Officials from the South Jakarta administration and the municipality’s Public Order Agency (Satpol PP) sealed the An Nur Ahmadiyya mosque in Bukit Duri Tanjakan, Tebet, on Wednesday morning, affixing a red banner that stated the mosque had been officially sealed by the Jakarta administration.
The closure follows a June 12 incident in which a crowd of locals blocked the Ahmadis from performing their Friday prayers at the mosque, forcing them to fulfill their religious obligations in the street.
Tri, a local Islamic preacher who was present that day, said he and other local residents had repeatedly protested to various municipal officials about the presence of the mosque.
“Today, we finally saw the result of our efforts to report [the Ahmadis] to local officials,” Tri told the media.
He claimed that a majority of residents in the area had for years opposed the presence of the Ahmadiyya community in their neighborhood and objected to the presence of the mosque.
“It is a private house, but they use it to perform Friday prayers,” Tri said, adding that he deemed the
Ahmadis guilty of heresy.
The closure of the Ahmadiyya mosque is the latest in a series of incidents across the country in which religious minorities have faced harassment from hard-line Islamic groups, but a rare event in Jakarta. “This is a slap in the face of Jakarta’s local government as the city is supposed to be cosmopolitan and pluralistic,” rights group Setara Institute’s director Bonar Naipospos told Reuters.
South Jakarta Spatial Planning Agency head Syukria said that the mosque had been closed as it violated a number of bylaws on building management and spatial planning.
The Ahmadiyya Muslim Community, meanwhile, questioned the South Jakarta municipality’s action, claiming to have received no detailed explanation of the legal basis for the closure of their mosque.
“They should have explained which of our activities are viewed as having violated those regulations,” said Yendra, a member of the Ahmadiyya community.

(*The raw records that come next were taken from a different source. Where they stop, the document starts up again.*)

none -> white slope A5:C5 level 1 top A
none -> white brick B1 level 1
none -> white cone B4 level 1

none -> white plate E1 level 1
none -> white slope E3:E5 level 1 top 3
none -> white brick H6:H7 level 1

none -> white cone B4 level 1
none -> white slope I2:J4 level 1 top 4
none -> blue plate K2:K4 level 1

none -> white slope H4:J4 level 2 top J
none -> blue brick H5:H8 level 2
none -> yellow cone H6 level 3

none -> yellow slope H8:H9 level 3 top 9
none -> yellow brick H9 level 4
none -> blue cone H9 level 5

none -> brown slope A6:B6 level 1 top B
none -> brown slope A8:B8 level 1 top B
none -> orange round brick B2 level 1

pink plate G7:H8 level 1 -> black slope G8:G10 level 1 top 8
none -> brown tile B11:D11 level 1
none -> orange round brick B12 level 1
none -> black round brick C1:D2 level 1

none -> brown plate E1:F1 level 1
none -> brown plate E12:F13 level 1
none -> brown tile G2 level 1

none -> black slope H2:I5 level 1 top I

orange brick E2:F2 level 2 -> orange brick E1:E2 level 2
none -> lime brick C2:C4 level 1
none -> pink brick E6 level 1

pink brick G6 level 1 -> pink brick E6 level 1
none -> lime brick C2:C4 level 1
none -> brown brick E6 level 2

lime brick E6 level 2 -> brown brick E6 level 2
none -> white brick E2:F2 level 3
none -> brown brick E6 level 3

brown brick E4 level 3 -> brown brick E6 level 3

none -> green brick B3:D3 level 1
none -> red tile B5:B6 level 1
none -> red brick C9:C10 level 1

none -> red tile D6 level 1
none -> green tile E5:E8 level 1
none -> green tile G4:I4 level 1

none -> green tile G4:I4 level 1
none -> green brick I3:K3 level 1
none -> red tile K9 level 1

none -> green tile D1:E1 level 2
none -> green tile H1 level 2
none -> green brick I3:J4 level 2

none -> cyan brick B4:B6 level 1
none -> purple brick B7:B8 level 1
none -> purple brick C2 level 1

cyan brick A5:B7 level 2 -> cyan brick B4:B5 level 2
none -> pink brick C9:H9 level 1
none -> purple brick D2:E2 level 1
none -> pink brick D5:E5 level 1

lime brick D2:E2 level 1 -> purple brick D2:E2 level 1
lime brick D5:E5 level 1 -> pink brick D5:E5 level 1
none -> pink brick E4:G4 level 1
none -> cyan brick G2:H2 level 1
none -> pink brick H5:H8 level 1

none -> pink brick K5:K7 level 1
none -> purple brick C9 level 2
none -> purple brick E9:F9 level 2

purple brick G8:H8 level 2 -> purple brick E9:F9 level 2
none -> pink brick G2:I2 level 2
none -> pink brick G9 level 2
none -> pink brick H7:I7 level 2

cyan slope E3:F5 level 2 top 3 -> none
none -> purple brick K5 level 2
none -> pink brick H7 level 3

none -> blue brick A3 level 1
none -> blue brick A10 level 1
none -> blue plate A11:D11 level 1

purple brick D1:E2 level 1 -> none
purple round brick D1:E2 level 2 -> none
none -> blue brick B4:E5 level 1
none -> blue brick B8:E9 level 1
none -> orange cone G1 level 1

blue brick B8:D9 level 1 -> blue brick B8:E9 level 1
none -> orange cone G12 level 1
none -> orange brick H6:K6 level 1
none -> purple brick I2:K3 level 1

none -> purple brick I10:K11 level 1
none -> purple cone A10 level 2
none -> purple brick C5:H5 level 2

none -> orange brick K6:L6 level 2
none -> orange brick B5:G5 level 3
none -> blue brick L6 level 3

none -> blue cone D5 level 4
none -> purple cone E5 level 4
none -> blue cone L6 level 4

The Ahmadis, Yenda said, had been conducting religious activities at the mosque since the 1970s without receiving any complaints until the protest last month.
“The municipality acted against us because they were under pressure from intolerant groups,” Yendra said.
A number of personnel from Tebet Police were also present at the closure. Tebet Police chief comr. I Ketut Sudarma said the move was necessary to uphold public order in the area and prevent escalation of the prolonged spat between Ahmadis and residents.
A senior police official this week admitted officers were often too scared for their own safety to take on religious hardliners, media reported.
The Indonesian Ulema Council (MUI), which once issued an edict declaring the Ahmadis heretics, has repeatedly urged the government to ban the Ahmadiyya sect because it deviates from the teachings of mainstream Sunni Islam.
In February 2011, in a village in Banten province on Java island, 21 members of the Ahmadiyya sect were attacked by more than 1,000 villagers while police officers stood by. That same week, Islamic hardliners set two churches on fire in central Java to protest against what they considered a lenient sentence for a Christian convicted of blaspheming Islam.